While the accusations against him stung, Wiesenthal found his reputation greatly enhanced in his adopted country of Austria, which had long viewed him as a meddler, according to Pick.To many, his name had long been a symbol of human conscience. Wiesenthal's honors included the U.S. Congressional Gold Medal (1980), the Presidential Medal of Freedom (2000) and an honorary British knighthood (2004).

In 1977, Rabbi Marvin Hier named his Los Angeles-based Jewish human rights center after Wiesenthal. Wiesenthal remained officially unaffiliated with the California center, but Hier agreed to send him a modest monthly stipend as Wiesenthal kept his Austrian office open, mostly hoping to outlive the surviving handful of Nazi war criminals.
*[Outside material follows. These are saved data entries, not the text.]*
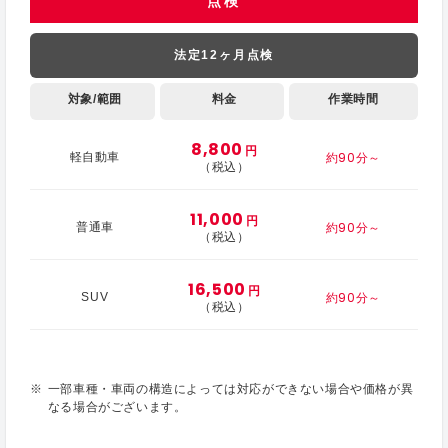
点検
法定12ヶ月点検
対象/範囲
料金
作業時間
8,800
円
約90分～
軽自動車
（税込）
11,000
円
約90分～
普通車
（税込）
16,500
円
約90分～
SUV
（税込）
一部車種・車両の構造によっては対応ができない場合や価格が異
なる場合がございます。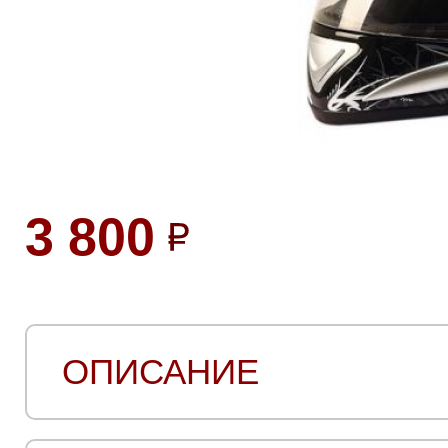
3 800
ОПИСАНИЕ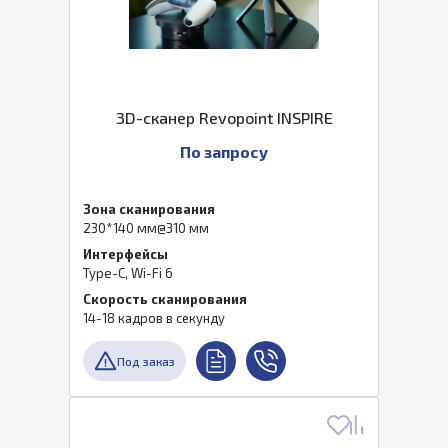
3D-сканер Revopoint INSPIRE
По запросу
Зона сканирования
230*140 мм@310 мм
Интерфейсы
Type-C, Wi-Fi 6
Скорость сканирования
14-18 кадров в секунду
Под заказ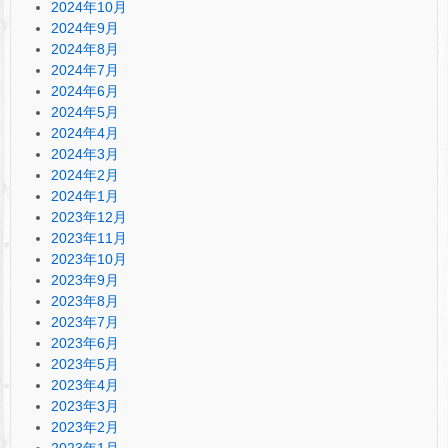
2024年10月
2024年9月
2024年8月
2024年7月
2024年6月
2024年5月
2024年4月
2024年3月
2024年2月
2024年1月
2023年12月
2023年11月
2023年10月
2023年9月
2023年8月
2023年7月
2023年6月
2023年5月
2023年4月
2023年3月
2023年2月
2023年1月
Wiesenthal wrote prolifically to provide some income for his work. Besides his memoirs, his books included "The Sunflower" (1969), part-memoir, part-parable of forgiveness; and "Sails of Hope" (1973), in which he studied the possibility that Christopher Columbus was Jewish. He joked that American Jews might celebrate three holy events: Rosh Hashanah, Yom Kippur and Columbus Day.

Wiesenthal was described as a man who accepted material sacrifice but craved name recognition. In many ways, he won his wish. Some felt this aspect of his personality diminished him, including Holocaust memoirist Elie Wiesel, who found Wiesenthal boorish and covetous of his Nobel Prize.

Ever image-conscious, Wiesenthal once said Paul Newman would be the ideal man to play him onscreen. When told the actor disliked portraying the living, Wiesenthal said: "Give him also my regards, but for his comfort I wish not to die."